Prompt A:
Reproduce the passage on Mr Corbyn and the EU between "As a paid-up" and "such a stance.", inclusive.

As a paid-up member of his party’s old left-Eurosceptic wing who campaigned for Britain to leave the club at the last referendum, in 1975, he has a series of stringent criticisms of Brussels to his name. The union, he claimed in the past, is “directly responsible” for “gross abuse of human rights and natural resources” and its project “has always been to create a huge free-market Europe.” As recently as last summer Owen Jones, one of Mr Corbyn’s media outriders who was incensed by the Greek crisis, published an article floating the case for Brexit on left-wing terms, or “Lexit”. In one interview early in his leadership the man himself declined to rule out such a stance.

This morning he extensively rehearsed his grumbles about the EU (“from its lack of democratic accountability to the institutional pressure to deregulate or privatise public services”) and made it clear that he will not be sharing a platform with David Cameron (who may struggle to endorse what the Labour leader called the “socialist case” for staying put). But he also marshalled the left-of-centre arguments for membership well enough, citing climate change, human rights and social protections and concluding: “you cannot build a better world unless you engage with the world.” Brexit, he observed, would happen not on left-wing terms but on those of Boris Johnson and Nigel Farage: “just imagine what [the right] would do to workers’ rights here in Britain if we voted to leave the EU in June.” Better, he argued, to stay in the EU and try and change it.

This intervention should have two positive effects. The first is that by declaring the Labour Party “overwhelmingly” for membership, Mr Corbyn has licensed his front bench, MPs, counsellors and activists to throw themselves into the campaign. The second is that it sets out a template for the sorts of arguments needed to mobilise the leftish, younger voters who should be the backbone of the pro-EU vote but—with the official campaign period beginning tomorrow—have been looking worryingly apathetic.

Did he mean it? Some, especially in the pro-Brexit camp, have suggested that Mr Corbyn was suppressing his Euroscepticism to avoid inflaming his already-fraught relationship with his party’s centrist mainstream. That is conceivable. As I observe in my latest column, the past months have seen those in his office who think he should pick his battles, like Seamus Milne, his strategy chief, win out over those who would prefer total war against the Europhile moderates.

Data under study:
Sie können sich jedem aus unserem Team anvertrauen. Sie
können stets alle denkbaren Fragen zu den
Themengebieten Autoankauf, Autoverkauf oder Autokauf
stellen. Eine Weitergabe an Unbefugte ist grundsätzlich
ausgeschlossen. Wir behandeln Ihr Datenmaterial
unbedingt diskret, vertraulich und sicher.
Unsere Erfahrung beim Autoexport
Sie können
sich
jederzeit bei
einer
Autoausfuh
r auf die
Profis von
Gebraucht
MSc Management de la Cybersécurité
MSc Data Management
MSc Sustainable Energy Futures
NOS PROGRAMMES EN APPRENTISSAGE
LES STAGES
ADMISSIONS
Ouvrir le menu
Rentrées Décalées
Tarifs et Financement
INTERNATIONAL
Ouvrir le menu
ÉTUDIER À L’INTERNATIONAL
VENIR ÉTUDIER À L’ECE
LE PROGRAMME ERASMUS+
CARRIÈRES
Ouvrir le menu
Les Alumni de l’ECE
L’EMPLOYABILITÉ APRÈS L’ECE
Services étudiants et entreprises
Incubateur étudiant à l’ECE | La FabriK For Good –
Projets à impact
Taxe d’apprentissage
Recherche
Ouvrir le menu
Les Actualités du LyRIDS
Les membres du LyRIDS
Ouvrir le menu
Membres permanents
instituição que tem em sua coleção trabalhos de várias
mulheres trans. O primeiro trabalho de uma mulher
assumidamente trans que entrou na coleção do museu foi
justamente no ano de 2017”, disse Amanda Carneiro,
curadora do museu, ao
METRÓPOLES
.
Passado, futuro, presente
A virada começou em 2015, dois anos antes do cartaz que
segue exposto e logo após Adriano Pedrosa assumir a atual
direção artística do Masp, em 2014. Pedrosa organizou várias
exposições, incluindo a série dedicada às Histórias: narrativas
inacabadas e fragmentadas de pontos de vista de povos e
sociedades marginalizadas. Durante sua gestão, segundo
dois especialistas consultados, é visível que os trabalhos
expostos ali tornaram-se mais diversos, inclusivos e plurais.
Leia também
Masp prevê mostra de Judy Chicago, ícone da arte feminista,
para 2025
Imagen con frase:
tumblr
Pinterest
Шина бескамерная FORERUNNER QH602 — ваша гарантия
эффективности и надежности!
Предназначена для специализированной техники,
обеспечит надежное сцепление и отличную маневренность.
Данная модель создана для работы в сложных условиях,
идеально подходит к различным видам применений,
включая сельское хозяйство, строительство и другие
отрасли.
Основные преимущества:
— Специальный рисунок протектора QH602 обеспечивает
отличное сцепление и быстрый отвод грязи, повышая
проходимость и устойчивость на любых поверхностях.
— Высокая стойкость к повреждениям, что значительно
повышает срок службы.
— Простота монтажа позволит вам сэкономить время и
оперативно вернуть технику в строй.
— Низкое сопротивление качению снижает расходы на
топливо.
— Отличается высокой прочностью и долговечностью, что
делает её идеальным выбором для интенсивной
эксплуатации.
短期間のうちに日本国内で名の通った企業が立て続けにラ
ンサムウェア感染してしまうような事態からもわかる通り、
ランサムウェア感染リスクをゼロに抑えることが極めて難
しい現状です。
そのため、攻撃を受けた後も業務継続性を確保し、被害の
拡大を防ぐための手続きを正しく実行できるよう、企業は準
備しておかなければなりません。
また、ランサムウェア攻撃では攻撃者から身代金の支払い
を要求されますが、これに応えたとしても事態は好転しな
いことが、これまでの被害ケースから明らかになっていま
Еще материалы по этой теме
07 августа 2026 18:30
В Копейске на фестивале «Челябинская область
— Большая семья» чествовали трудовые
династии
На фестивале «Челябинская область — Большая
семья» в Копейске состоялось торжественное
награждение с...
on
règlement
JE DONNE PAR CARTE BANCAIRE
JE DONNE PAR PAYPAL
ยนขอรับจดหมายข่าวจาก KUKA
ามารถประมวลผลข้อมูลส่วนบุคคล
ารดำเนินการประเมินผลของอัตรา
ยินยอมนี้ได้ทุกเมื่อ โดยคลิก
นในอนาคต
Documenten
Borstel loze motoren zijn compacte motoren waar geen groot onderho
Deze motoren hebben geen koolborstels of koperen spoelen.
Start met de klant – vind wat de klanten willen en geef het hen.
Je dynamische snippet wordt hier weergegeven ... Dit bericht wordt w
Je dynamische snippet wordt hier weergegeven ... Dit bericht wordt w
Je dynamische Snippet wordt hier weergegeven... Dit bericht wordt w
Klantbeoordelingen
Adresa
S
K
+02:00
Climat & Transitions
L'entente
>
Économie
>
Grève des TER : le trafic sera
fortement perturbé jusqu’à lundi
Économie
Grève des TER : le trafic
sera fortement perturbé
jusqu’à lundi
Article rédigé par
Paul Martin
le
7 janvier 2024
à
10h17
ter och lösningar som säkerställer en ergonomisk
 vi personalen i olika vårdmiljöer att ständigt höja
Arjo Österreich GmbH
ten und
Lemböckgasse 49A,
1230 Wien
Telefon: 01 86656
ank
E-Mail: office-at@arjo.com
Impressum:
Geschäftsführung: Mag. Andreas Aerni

Prompt B:
Write out the records from their first line through the line holding "ausgeschlossen. Wir behandeln", inclusive, keeping each line as it appears.

Expected answer A:
As a paid-up member of his party’s old left-Eurosceptic wing who campaigned for Britain to leave the club at the last referendum, in 1975, he has a series of stringent criticisms of Brussels to his name. The union, he claimed in the past, is “directly responsible” for “gross abuse of human rights and natural resources” and its project “has always been to create a huge free-market Europe.” As recently as last summer Owen Jones, one of Mr Corbyn’s media outriders who was incensed by the Greek crisis, published an article floating the case for Brexit on left-wing terms, or “Lexit”. In one interview early in his leadership the man himself declined to rule out such a stance.

Expected answer B:
Sie können sich jedem aus unserem Team anvertrauen. Sie
können stets alle denkbaren Fragen zu den
Themengebieten Autoankauf, Autoverkauf oder Autokauf
stellen. Eine Weitergabe an Unbefugte ist grundsätzlich
ausgeschlossen. Wir behandeln Ihr Datenmaterial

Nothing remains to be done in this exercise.